Walking is the best default exercise, and no gym is required.
I walk roughly 1.5 miles everyday at lunch (that’s my 1/2 hour break). I always say that “Walking won’t make you buff but it helps to ensure that your pants still fit.”
I’m fortunate that with getting around the campus and my inability to sit still for more than about 30-45 min I can usually hit 8,000 on the pedometer per day.
I’ll argue you on that, seeing how wedded I am to bicycles.
Advantages: faster, and you get to coast – unless you have one of those damned fixies. Disadvantages – there is some cash outlay, if not for the initial purchase, then maintenance. But then, shoes cost money, too. (Yes, they’re potentially optional.)
Plus, a bicycle gives you something to tinker with. Walking? Well, I suppose you can polish your shoes.
So when I saw the picture, I thought “What’s the point?”
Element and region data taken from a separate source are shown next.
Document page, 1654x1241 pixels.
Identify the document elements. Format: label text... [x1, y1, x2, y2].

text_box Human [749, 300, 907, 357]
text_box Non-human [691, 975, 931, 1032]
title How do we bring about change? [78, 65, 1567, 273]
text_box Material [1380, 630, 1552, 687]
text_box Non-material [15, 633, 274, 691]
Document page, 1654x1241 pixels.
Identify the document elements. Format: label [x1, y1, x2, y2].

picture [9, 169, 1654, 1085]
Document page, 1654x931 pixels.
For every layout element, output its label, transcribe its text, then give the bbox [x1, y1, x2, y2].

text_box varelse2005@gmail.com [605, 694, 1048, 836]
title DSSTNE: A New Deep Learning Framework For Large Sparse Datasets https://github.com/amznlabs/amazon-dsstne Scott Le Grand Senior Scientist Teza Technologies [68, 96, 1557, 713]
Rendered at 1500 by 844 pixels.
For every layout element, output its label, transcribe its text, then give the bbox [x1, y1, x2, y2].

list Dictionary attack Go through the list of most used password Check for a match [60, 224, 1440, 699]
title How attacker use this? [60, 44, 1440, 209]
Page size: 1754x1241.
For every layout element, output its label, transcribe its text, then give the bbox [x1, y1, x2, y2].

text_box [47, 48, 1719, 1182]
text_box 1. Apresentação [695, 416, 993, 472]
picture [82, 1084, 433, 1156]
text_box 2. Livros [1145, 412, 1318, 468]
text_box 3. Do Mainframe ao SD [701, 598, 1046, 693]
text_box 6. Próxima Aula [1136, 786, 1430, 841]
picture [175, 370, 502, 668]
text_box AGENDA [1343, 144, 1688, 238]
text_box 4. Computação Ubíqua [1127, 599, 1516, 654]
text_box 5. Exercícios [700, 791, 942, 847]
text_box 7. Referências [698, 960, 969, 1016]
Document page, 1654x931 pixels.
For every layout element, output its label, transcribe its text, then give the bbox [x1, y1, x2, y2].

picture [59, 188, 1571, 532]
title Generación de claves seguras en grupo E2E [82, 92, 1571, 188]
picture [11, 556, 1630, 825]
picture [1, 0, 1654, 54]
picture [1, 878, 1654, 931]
After reading this, though, I can imagine a place for this in the “bus” ecosystem. At the University of Michigan, for instance, this bus could never fill in for the Commuter North or South or Diag-Diag Express, which are usually packed shoulder-to-shoulder during the day. But, this could take on additional small routes that are presently not popular enough to warrant their own route at 4-6 miles per gallon (which is what buses do these days), driver costs (U of M loves having work-study students drive the buses, which helps on the costs front), etc.
This could also help provide more frequent service along popular routes, depending on the cost of the buses themselves. Again using the U of M example, the Med Express routes were usually only partly full because it took the bus a long time to run the full route. Having two or three of these might make those routes more attractive because riders wouldn’t be standing for 45 minutes waiting for the bus to turn up again.
I’m super excited to see these sorts of trials happening, and I think they offer some real potential to help find a better solution than current public transit usually can offer while lessening the need for the (absolutely unsustainable in every way, not just the source of fuel) personal automobile.
Kinda makes me wish I was still in school so I could ride one of these to see what it’s about.